Key characters from Season 1 return but have much less to do this time. Ings' Cob is more vicious and vengeful, to be sure (and not without some reason), but he's also much more of an offscreen presence this time around, threatening legal action through lawyers and third-party court documents. Leila Farzad makes the most of her limited screentime as Suzie's longtime friend/former agent Naomi, but beyond trying -- and failing -- at IVF, she doesn't get much in the way of an arc of her own. And although she and Suzie are the kind of friends that will still do drugs together, that doesn't mean they've gotten over being angry at one another.
Yet, despite her worst flaws, neither the show nor the actress playing her ever attempts to judge Suzie or condemn her behavior. Piper is fearlessly dedicated to embracing every ugly, off-putting, selfish, and/or self-destructive aspect of her character as simply part of her truth. The show is at its most gutting when Suzie is at her most hopeful, and Piper's expressive face conveys every inch of the mental gymnastics her character goes through in an attempt to either justify her impulsive (read: bad) choices or for the brief moments where she honestly believes things might go her way.
This season, the camera has an almost claustrophobic focus on close-ups of Suzie's face and body, ratcheting up the tension of what she's feeling and experiencing in a way that's often only broken by her various dance performances and rehearsals. Performing, after all, is what Suzie has always done best. She embraces the chance to be someone else with both hands, whether it comes in the form of reteaming with her first ex-husband Bailey Quinn (Douglas Hodge) to become a Dance Crazee trending topic or sleeping with yet another married man in the form of fellow contestant Danny Caro (Blake Harrison). (After all, the public can't judge her for being exactly the person everyone expects her to be, can they?)

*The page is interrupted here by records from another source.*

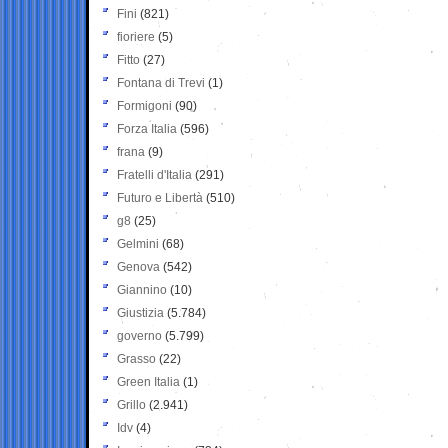
Fini
(821)
fioriere
(5)
Fitto
(27)
Fontana di Trevi
(1)
Formigoni
(90)
Forza Italia
(596)
frana
(9)
Fratelli d'Italia
(291)
Futuro e Libertà
(510)
g8
(25)
Gelmini
(68)
Genova
(542)
Giannino
(10)
Giustizia
(5.784)
governo
(5.799)
Grasso
(22)
Green Italia
(1)
Grillo
(2.941)
Idv
(4)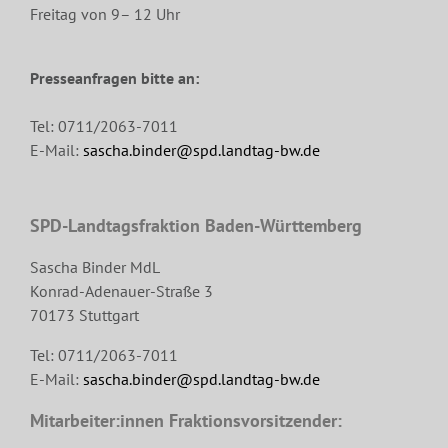
Freitag von 9– 12 Uhr
Presseanfragen bitte an:
Tel: 0711/2063-7011
E-Mail:
sascha.binder@spd.landtag-bw.de
SPD-Landtagsfraktion Baden-Württemberg
Sascha Binder MdL
Konrad-Adenauer-Straße 3
70173 Stuttgart
Tel: 0711/2063-7011
E-Mail:
sascha.binder@spd.landtag-bw.de
Mitarbeiter:innen Fraktionsvorsitzender:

When the show's first season was released, Piper claimed she wanted the experience of watching I Hate Suzie to "feel like a literal panic attack." That sentiment goes double for the show's second season, whose story that's packed with dread and anxiety. From the uncomfortably forced family gatherings staged to garner B-roll footage to the crisis PR meetings that decide the reason viewers aren't responding to Suzie is that she's no longer blonde, there's virtually no place for our titular heroine or us, as viewers, to hide.
But, in the end, that makes the show impossible to look away from.
Both seasons of I Hate Suzie are currently streaming on HBO Max.